* EXTRAHIERTER TEXT *
==*==

Auch das chinesische Unternehmen BYD hat Abbaulizenzen in Chile erworben
und will außerdem eine Batteriefabrik bauen, die 2025 in Betrieb gehen
soll. Bisher exportiert Chile Lithium als Rohstoff, produziert aber keine
Batterien.
## Energiewende im Norden, Extraktivismus im Süden
Unabhängig davon, ob der chilenische Staat oder ausländische Konzerne
Lithium im Salar de Atacama fördern, wirkt sich der Abbau auf die Umwelt
und die indigenen Gemeinden vor Ort aus. Zwar scheint die Wüste auf den
ersten Blick wie ein Ort ohne Leben zu sein, aber sie beherbergt ein
komplexes Ökosystem und ist das Zuhause der Indigenen Atacameños oder Likan
Antai in ihrer eigenen Sprache. Ihre Vorfahren lebten bereits vor mehr als
10.000 Jahren in den Oasen der Wüste Atacama und passten sich an die
schwierigen Lebensbedingungen an.
Der Lithiumabbau verschlingt die ohnehin knappen Wasserressourcen in der
Wüste, das gefährdet die Lebensgrundlage der indigenen Gemeinden und bringt
das Ökosystem aus dem Gleichgewicht. Der Präsident des Rats der Atacameños,
Vladimir Reyes, kritisiert Boric dafür, dass er die indigenen Gemeinden
nicht an der nationalen Lithiumstrategie der Regierung beteiligt und das
Problem der Wasserknappheit nicht berücksichtigt.
Die Klimakrise hat in den Industrieländern im Globalen Norden, die am
meisten Treibhausgase verursachen, die Notwendigkeit einer Energiewende ins
Zentrum der politischen Debatte gerückt. Im Globalen Süden kritisieren
soziale Bewegungen und Indigene den grünen Extraktivismus in ihren Ländern:
die Ausbeutung und Aneignung von Natur und Rohstoffen zum Zweck einer
neoliberalen Energiewende, die Marktinstrumente und technologische
Innovationen als Lösungen betrachtet.
Auch wenn der Energiesektor auf erneuerbare Energien umstellt und Autos mit
Verbrennungsmotoren durch E-Autos ersetzt werden – was zweifellos notwendig
ist –, ändert das nichts an der hohen Nachfrage nach Energie, die die
kapitalistische Produktions- und Konsumweise verursacht. Und dafür tragen
die Länder des Globalen Nordens eine besondere Verantwortung – denn sie
sind es, die am meisten davon profitieren.

==*==

* DATENSÄTZE *

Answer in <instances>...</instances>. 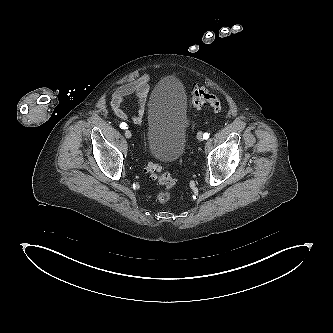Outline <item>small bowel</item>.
<instances>
[{"instance_id":"1","label":"small bowel","mask_w":333,"mask_h":333,"mask_svg":"<svg viewBox=\"0 0 333 333\" xmlns=\"http://www.w3.org/2000/svg\"><path fill=\"white\" fill-rule=\"evenodd\" d=\"M149 80V75L145 74L135 81L115 90L111 97L110 106L118 118L121 120L129 119V115L122 109V104L128 97H134L138 104V110L136 114L132 115L130 118L138 125L143 122L149 93Z\"/></svg>"}]
</instances>
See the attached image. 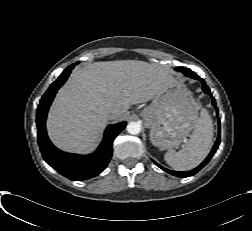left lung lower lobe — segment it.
<instances>
[{
    "mask_svg": "<svg viewBox=\"0 0 252 231\" xmlns=\"http://www.w3.org/2000/svg\"><path fill=\"white\" fill-rule=\"evenodd\" d=\"M181 72H183L188 77L200 80L202 82V89H203V91L206 94H209L211 96V98H212V105L216 108V113L218 115V109L216 107L215 99L212 96V94L210 93V89L206 85L205 81L202 78H200L199 76H197L193 71H191L188 68L182 70ZM218 126H219V129H218V138H217V140H216V142H215V144H214V146H213L210 154L208 155V157L198 167L194 168L191 171L178 172V171H172V170L165 169L164 167L158 165L157 163H155V164L158 167H160L162 170L167 171L169 174L174 175V176H178V177H189V176H192V175L196 174L200 169H202V167H204L209 162V160L212 158L213 154L216 152V150H217V148H218V146L220 144V121H218Z\"/></svg>",
    "mask_w": 252,
    "mask_h": 231,
    "instance_id": "1",
    "label": "left lung lower lobe"
}]
</instances>
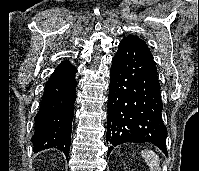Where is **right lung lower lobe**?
<instances>
[{"mask_svg": "<svg viewBox=\"0 0 199 171\" xmlns=\"http://www.w3.org/2000/svg\"><path fill=\"white\" fill-rule=\"evenodd\" d=\"M77 69L67 60L61 62L45 84L39 111L34 118L33 151L57 147L69 155Z\"/></svg>", "mask_w": 199, "mask_h": 171, "instance_id": "obj_1", "label": "right lung lower lobe"}]
</instances>
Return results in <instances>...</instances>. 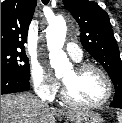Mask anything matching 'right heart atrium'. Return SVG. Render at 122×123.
I'll return each mask as SVG.
<instances>
[{"label": "right heart atrium", "mask_w": 122, "mask_h": 123, "mask_svg": "<svg viewBox=\"0 0 122 123\" xmlns=\"http://www.w3.org/2000/svg\"><path fill=\"white\" fill-rule=\"evenodd\" d=\"M31 80L37 95L44 99H52L59 90L58 81L39 63L31 66Z\"/></svg>", "instance_id": "d8ad5b80"}]
</instances>
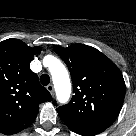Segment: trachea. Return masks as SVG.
<instances>
[{"label":"trachea","mask_w":136,"mask_h":136,"mask_svg":"<svg viewBox=\"0 0 136 136\" xmlns=\"http://www.w3.org/2000/svg\"><path fill=\"white\" fill-rule=\"evenodd\" d=\"M40 82L42 83V85L47 86L49 84V82H50L49 75H47V74L41 75Z\"/></svg>","instance_id":"1"}]
</instances>
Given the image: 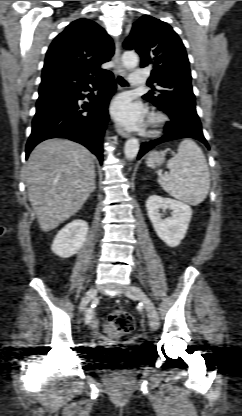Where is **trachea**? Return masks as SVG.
<instances>
[{"label":"trachea","instance_id":"obj_1","mask_svg":"<svg viewBox=\"0 0 242 416\" xmlns=\"http://www.w3.org/2000/svg\"><path fill=\"white\" fill-rule=\"evenodd\" d=\"M117 79H118V82L121 86H127L128 85V82L124 78H122L121 76H118Z\"/></svg>","mask_w":242,"mask_h":416}]
</instances>
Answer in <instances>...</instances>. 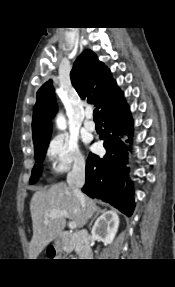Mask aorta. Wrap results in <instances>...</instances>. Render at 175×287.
<instances>
[{
  "label": "aorta",
  "instance_id": "762f6f07",
  "mask_svg": "<svg viewBox=\"0 0 175 287\" xmlns=\"http://www.w3.org/2000/svg\"><path fill=\"white\" fill-rule=\"evenodd\" d=\"M56 124L59 129L64 130L66 128L65 117L59 114L56 119Z\"/></svg>",
  "mask_w": 175,
  "mask_h": 287
}]
</instances>
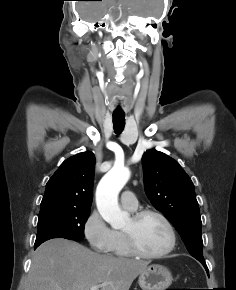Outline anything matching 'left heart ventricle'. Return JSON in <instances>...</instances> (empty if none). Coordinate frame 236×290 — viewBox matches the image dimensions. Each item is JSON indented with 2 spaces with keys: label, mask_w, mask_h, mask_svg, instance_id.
Instances as JSON below:
<instances>
[{
  "label": "left heart ventricle",
  "mask_w": 236,
  "mask_h": 290,
  "mask_svg": "<svg viewBox=\"0 0 236 290\" xmlns=\"http://www.w3.org/2000/svg\"><path fill=\"white\" fill-rule=\"evenodd\" d=\"M124 231H132L140 249L151 254L166 249L170 240L164 223L153 215L144 217L137 224L130 218Z\"/></svg>",
  "instance_id": "1"
}]
</instances>
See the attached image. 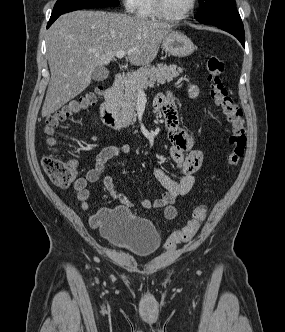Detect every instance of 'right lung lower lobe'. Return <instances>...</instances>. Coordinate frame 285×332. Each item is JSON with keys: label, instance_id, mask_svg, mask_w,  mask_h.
I'll return each mask as SVG.
<instances>
[{"label": "right lung lower lobe", "instance_id": "1", "mask_svg": "<svg viewBox=\"0 0 285 332\" xmlns=\"http://www.w3.org/2000/svg\"><path fill=\"white\" fill-rule=\"evenodd\" d=\"M61 14H52L50 20L47 24V28L52 25V23L60 16Z\"/></svg>", "mask_w": 285, "mask_h": 332}]
</instances>
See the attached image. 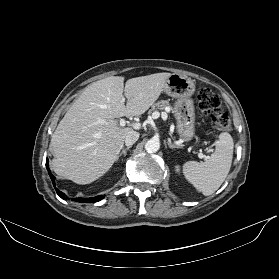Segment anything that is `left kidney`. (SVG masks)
Masks as SVG:
<instances>
[{
	"instance_id": "5707ae66",
	"label": "left kidney",
	"mask_w": 279,
	"mask_h": 279,
	"mask_svg": "<svg viewBox=\"0 0 279 279\" xmlns=\"http://www.w3.org/2000/svg\"><path fill=\"white\" fill-rule=\"evenodd\" d=\"M176 171H177V172H179V171H180L179 166H176Z\"/></svg>"
}]
</instances>
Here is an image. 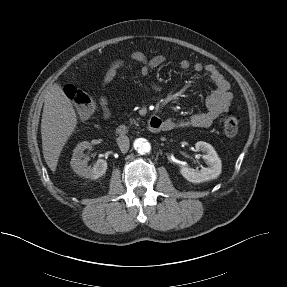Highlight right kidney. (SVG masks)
I'll return each instance as SVG.
<instances>
[{
  "instance_id": "1",
  "label": "right kidney",
  "mask_w": 287,
  "mask_h": 287,
  "mask_svg": "<svg viewBox=\"0 0 287 287\" xmlns=\"http://www.w3.org/2000/svg\"><path fill=\"white\" fill-rule=\"evenodd\" d=\"M91 148V144L87 141L78 144L73 150L70 164L74 172L79 176L89 179H98L106 173L107 162L103 159H98L92 167L88 166V158L84 157V151L86 149L90 150Z\"/></svg>"
}]
</instances>
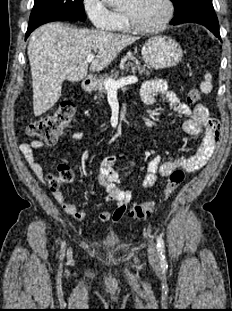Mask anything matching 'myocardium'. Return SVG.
Instances as JSON below:
<instances>
[{
	"mask_svg": "<svg viewBox=\"0 0 232 311\" xmlns=\"http://www.w3.org/2000/svg\"><path fill=\"white\" fill-rule=\"evenodd\" d=\"M166 5V13L164 17L153 26H142L135 22L131 13L123 9V15L128 27L138 33L148 34L162 30L172 19L174 14V5L172 0H164Z\"/></svg>",
	"mask_w": 232,
	"mask_h": 311,
	"instance_id": "obj_1",
	"label": "myocardium"
}]
</instances>
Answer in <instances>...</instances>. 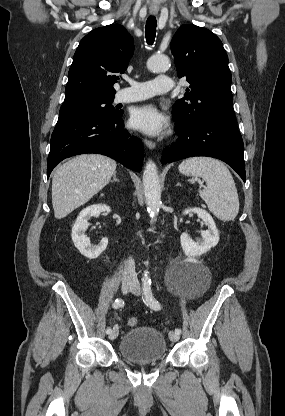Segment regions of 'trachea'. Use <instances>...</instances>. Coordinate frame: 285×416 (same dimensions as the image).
Wrapping results in <instances>:
<instances>
[{
  "label": "trachea",
  "mask_w": 285,
  "mask_h": 416,
  "mask_svg": "<svg viewBox=\"0 0 285 416\" xmlns=\"http://www.w3.org/2000/svg\"><path fill=\"white\" fill-rule=\"evenodd\" d=\"M156 27H157L156 18L150 15V17L147 18L146 27H145L146 41L149 45H153L154 43L155 36H156Z\"/></svg>",
  "instance_id": "1"
}]
</instances>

==*==

* AUFGABEN UND ÜBUNGEN *
1 - Welche Personen und Unternehmen nennt der Text über den Lithiumabbau in Chile mit Namen? Zähle sie alle auf.
2 - Nimm den Text über den Lithiumabbau in Chile nach seinem letzten Satz wieder auf und schreibe ihn weiter.
Die Zeilen stehen in keinem Zusammenhang mit dem Text über den Lithiumabbau in Chile.

* ERWARTETE ERGEBNISSE *
1 -
- BYD
- Vladimir Reyes
- Boric

2 -
## Die Nachfrage nach Rohstoffen steigt rasant
Die sozialen und ökologischen Kosten ihrer Lebensweise hingegen tragen die
Länder im Globalen Süden, zu denen Chile gehört. Denn solange der globale
Energiebedarf nicht sinkt, steigt die Nachfrage nach Rohstoffen weiter. Und
Rohstoffabbau wirkt sich immer negativ auf die Umwelt aus.
Nur ein paar Beispiele: Kupferhütten verursachen Schwefeldioxid- und
Arsenemissionen. Für jede Tonne Kupfer entstehen 2,2 Tonnen giftiger
Abfälle. Diese werden in Chile in 757 Lagern aufbewahrt, mehrere davon in
unmittelbarer Nähe von Dörfern, die unter den damit verbundenen
Umweltrisiken leiden. Viele Menschen trinken mit Schwermetallen belastetes
Wasser. Die Bergbauregion Antofagasta im Norden Chiles hat die höchste
Lungenkrebssterberate im ganzen Land.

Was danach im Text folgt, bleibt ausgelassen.